Les Adultes

Analphabétisme et alphabétisation

Fausses croyances

 

Pour comprendre la réalité des personnes analphabètes, nous devons mettre de côté nos préjugés et stéréotypes. Cela n’est pas toujours facile, puisque dans la société, les mots « analphabète » et « illettré » sont péjoratifs et négatifs. Ils laissent entendre que ces personnes sont moins « bonnes » que celles qui savent lire et écrire. Le manque d’information à ce sujet contribue largement à renforcer cette perception.

Notre mandat de sensibilisation et d’information vise principalement à démystifier ce problème, à éveiller les consciences et à changer les mentalités face à l’analphabétisme.

Voici une série de fausses croyances répandues à l’endroit des personnes analphabètes et ce qu’il en est réellement.

Au Québec, il y a peu de personnes analphabètes. Il n’y en a que dans les pays en voie de développement. FAUX


16 % des Québécois sont analphabètes et 33 % éprouvent de grandes difficultés de lecture. Il ne s’agit pas là de fiction, mais bien de chiffres réels. L’analphabétisme touche l’ensemble des pays, qu’ils soient industrialisés ou non. Le Québec n’échappe pas à cette réalité.

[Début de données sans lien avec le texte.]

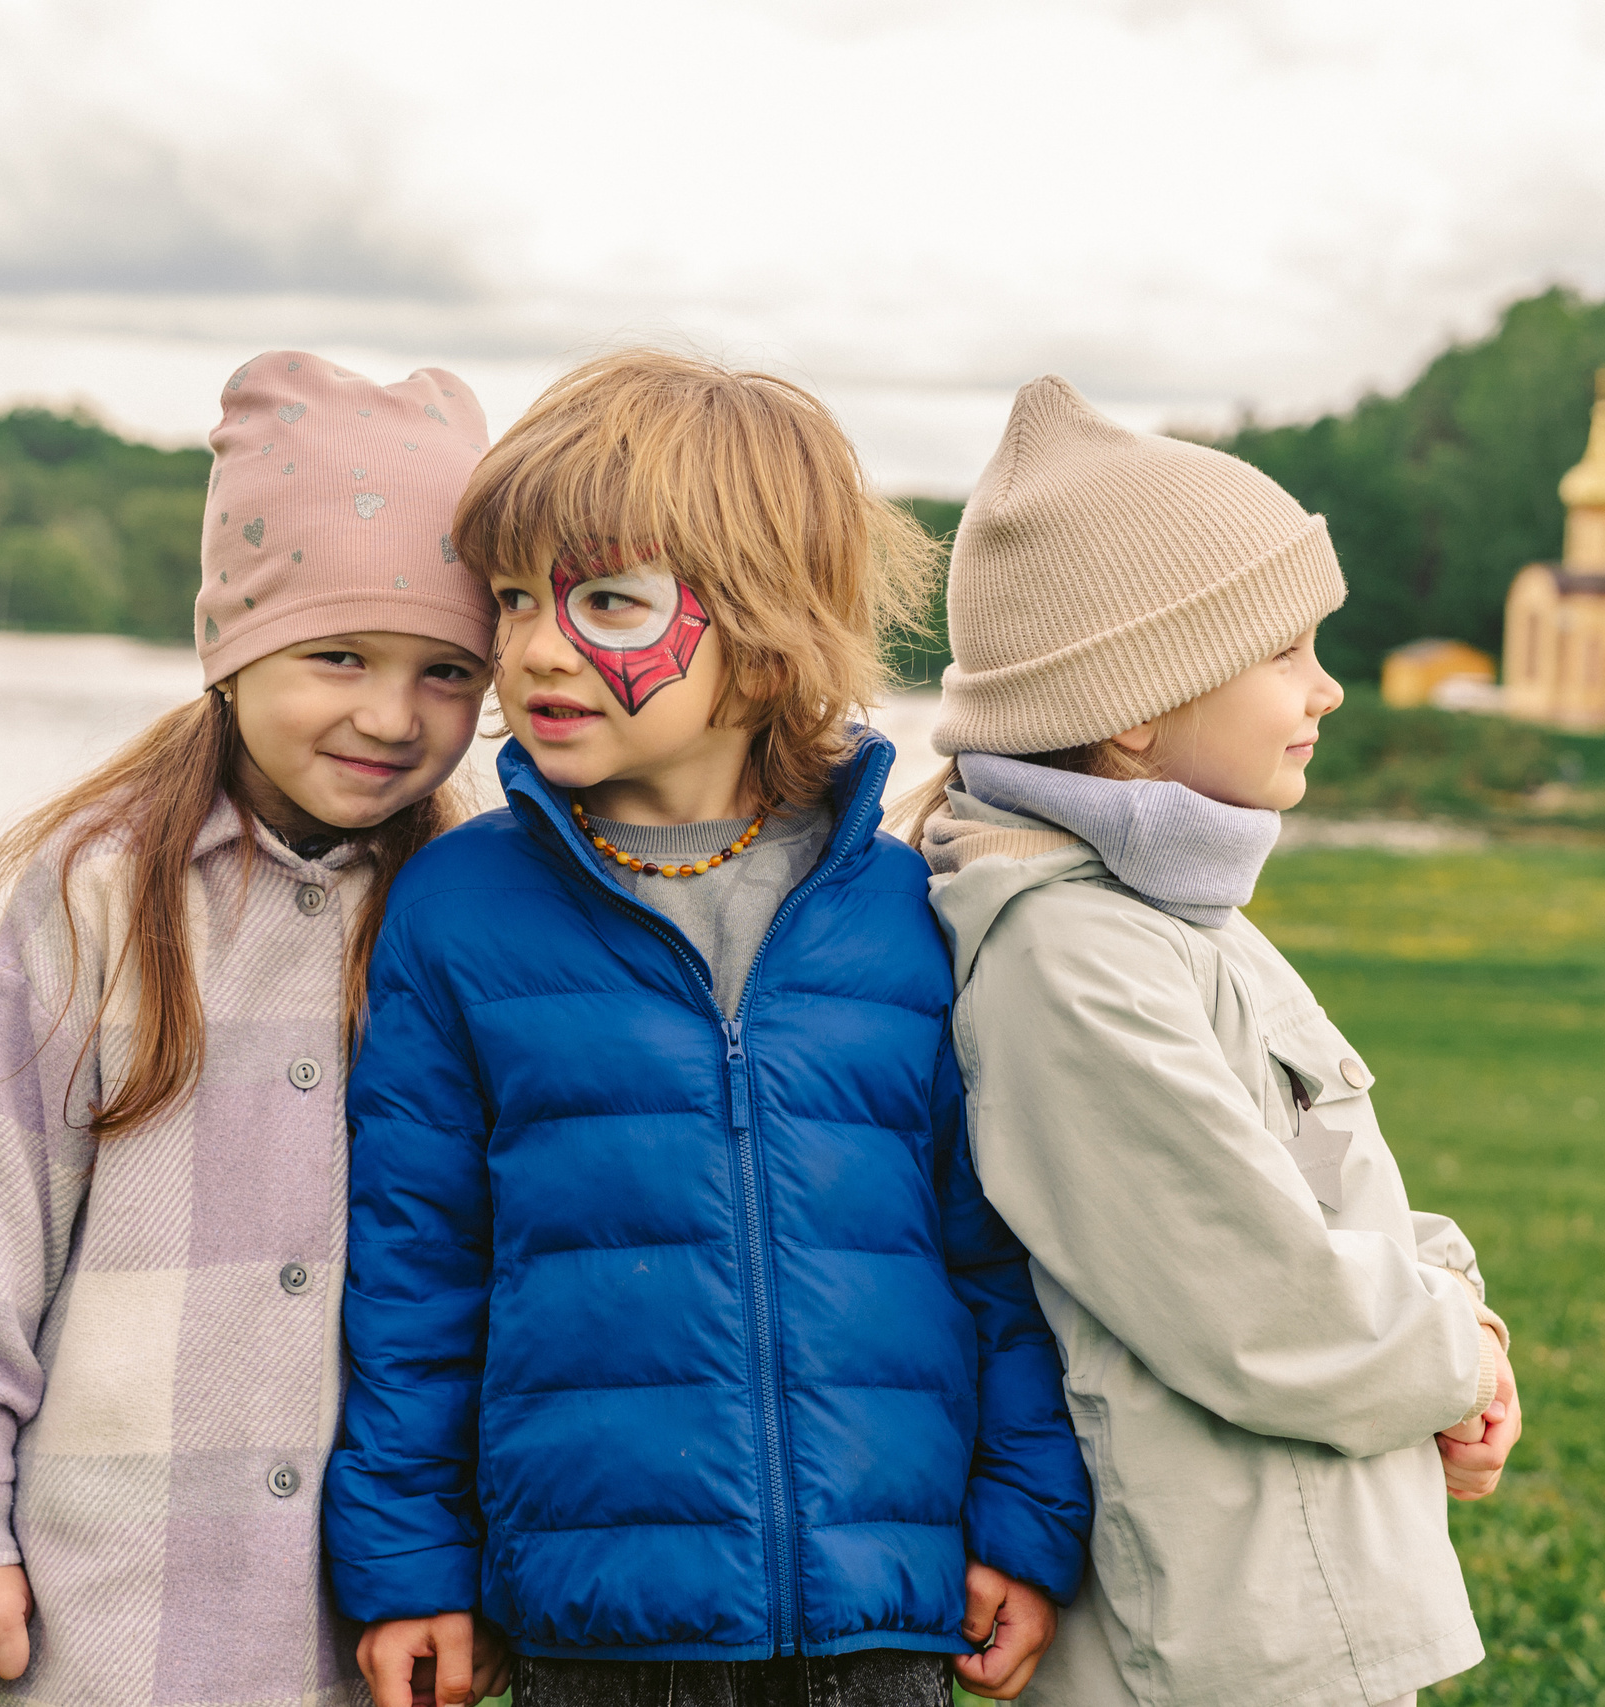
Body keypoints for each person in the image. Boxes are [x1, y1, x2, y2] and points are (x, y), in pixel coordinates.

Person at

La majorité des personnes analphabètes (niveau 1) sont des personnes âgées et des immigrants. FAUX


Ce ne sont pas que des personnes âgées. Parmi la population active :

  • 10 % ont de 16 à 25 ans
  • 39 % ont de 26 à 46 ans (en âge d’être parents)
  • 51 % ont de 46 à 65 ans

Ce ne sont pas que des immigrants :

  • Seulement 31 % des personnes qui sont au niveau 1 sont des personnes immigrantes (16 à 65 ans).

De plus, ces personnes ont souvent de très bonnes compétences en lecture et en écriture dans leur langue. C’est en français qu’elles éprouvent des difficultés. Ces personnes ont davantage besoin de francisation que d’alphabétisation.

Les personnes immigrantes sont souvent plus scolarisées que la moyenne des Québécois. En effet, la scolarisation constitue un critère important pour obtenir le droit d’immigrer dans la province.

Source :
Statistique Canada, Enquête internationale sur l’alphabétisation et les compétences des adultes (Canada) : Fichier de microdonnées à grande diffusion. Compilation : Institut de la statistique du Québec.

Les personnes analphabètes ne sont pas intelligentes. FAUX


Bien au contraire, les personnes analphabètes sont extrêmement débrouillardes. Évoluant dans une culture de survie, elles acquièrent leur débrouillardise rapidement et apprennent dans l’action. Elles réussissent souvent à cacher leur problème pendant une bonne partie de leur vie à leur entourage immédiat, car en apparence, elles semblent fonctionner normalement.

Une personne qui est dyslexique est analphabète. FAUX


Les personnes dyslexiques ne sont pas nécessairement analphabètes. Elles sont capables de lire et d’écrire, même si elles connaissent des difficultés. La dyslexie, comme la dysorthographie et les autres problèmes du même type peuvent être une cause de l’analphabétisme s’ils sont jumelés à un autre facteur, comme le manque d’encadrement et d’aide.

Des parents analphabètes vont forcément avoir des enfants
analphabètes. FAUX


Effectivement, un enfant dont les parents sont sous-scolarisés ou analphabètes est plus susceptible de l’être à son tour. Cependant, si les parents sont sensibilisés à l’importance de la lecture en bas âge et qu’ils ont le soutien nécessaire pour participer à l’éducation de leur enfant à la maison, celui-ci arrivera à l’école mieux outillé et aura toutes les chances de réussir.

L’entourage de l’enfant (amis, gardiennes, famille élargie), ainsi que le personnel de l’école auront également une grande influence sur sa réussite scolaire.

Les personnes analphabètes sont toutes au chômage. FAUX

  • 54 % des 16-65 ans sont en emploi (niveau 1).
  • 14 % des 16-65 ans ne travaillent pas, mais sont à la recherche d’un emploi (niveau 1).

De plus, les personnes analphabètes de 60 ans et plus qui sont sur le marché du travail appartiennent aux générations pour qui l’éducation n’était pas obligatoire. Elles ont donc souvent appris leur métier sur le tas et ont toujours travaillé au même endroit. N’ayant pas eu besoin de formation pour gravir les échelons, elles ne sont pas retournées sur les bancs d’école par la suite et sont donc demeurées des travailleurs actifs.

Source :
Développer nos compétences en littératie : un défi porteur d’avenir, Rapport québécois de l’Enquête internationale sur l’alphabétisation et les compétences des adultes (EIACA), 2003, Québec, Institut de la statistique du Québec, 256 pages.